Conference · Thu Oct 01 04:00:00 EDT 1992

OSTI ID:10177796

Uberbacher, E C; Einstein, J R; Guan, X; Mural, R J

GRAIL is a comprehensive system being constructed to analyze and characterize the genetic structure of DNA sequences. A number of program modules supply information to the system including the Coding Recognition Module (CRM), which forms the basis of the current e-mail GRAIL server system. Additional modules determine the positions and scores of possible splice junctions, the positions of potential translation-initiation sites, the coding strand for each gene, and the probable-translation-frame function over the sequence. The Gene Assembly Program module (GAP) attempts to predict the sequence of the spliced mRNA for agene from the genomic DNA sequence.
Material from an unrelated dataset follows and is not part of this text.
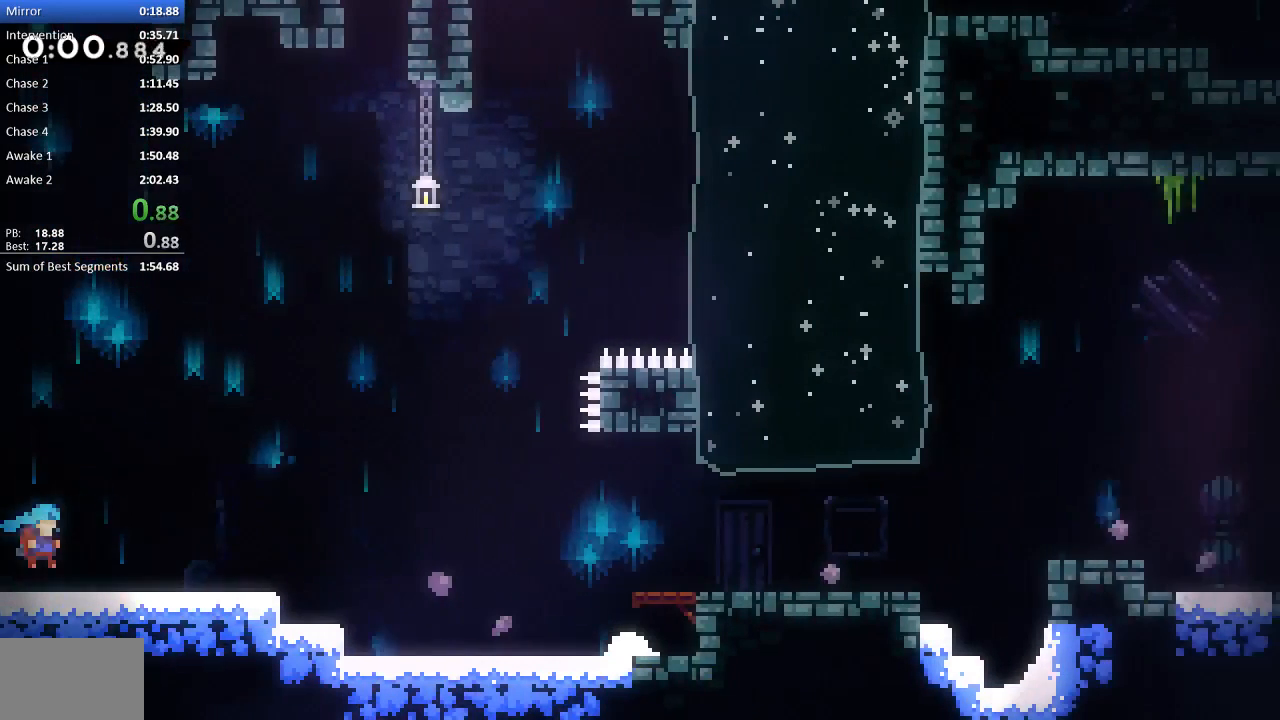
{"buttons": ["CROSS", "R2", "DPAD_DOWN", "DPAD_RIGHT"], "events": [[167, "SQUARE", "down"], [267, "SQUARE", "up"], [367, "CROSS", "down"]]}
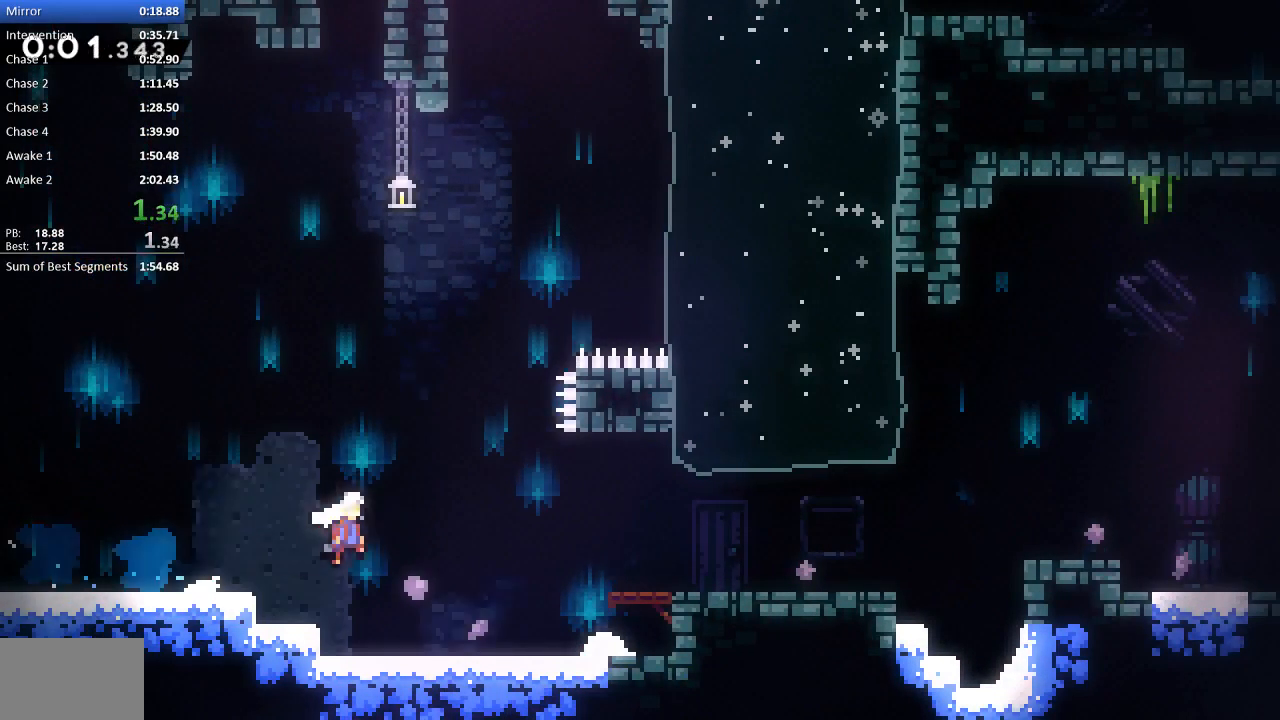
{"buttons": ["CROSS", "R2", "DPAD_DOWN", "DPAD_RIGHT"], "events": [[50, "CROSS", "up"], [150, "SQUARE", "down"], [250, "SQUARE", "up"], [317, "CROSS", "down"]]}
It constructs and scores I gene models, given a DNA sequence and the outputs of the other GRAIL modules for the sequence. GAP tests combinations of those splice junctions which are within acceptable distance from the initial predicted edges of the coding regions. Every complete gene model comprising translation-initiation site, splice junctions and stop codon, which agrees with GAP`s set of rules is scored, and the ten high-scoring models are saved. Each gene models score depends on the input scores of splice junctions used in the model, their positions relative to the initial predicted edges of the included coding regions, and the degree of agreement of the entire model with the probable-translation-frame function. If error conditions are detected, the present version of GAP attempts to correct them by the insertion and/or deletion of one or more coding regions. These insertions and deletions have resulted in a net improvement of gene models, and a particularly large improvement in the recognition and characterization of very short coding regions. The results of GRAIL including the GAP module for 26 sequences from GenBank, each with an experimentally characterized gene, are quite promising and demonstrate the feasibility of constructing largely accurate gene models strictly on the basis of DNA sequence data.

Research Organization:: Oak Ridge National Lab., TN (United States)

Sponsoring Organization:: USDOE, Washington, DC (United States)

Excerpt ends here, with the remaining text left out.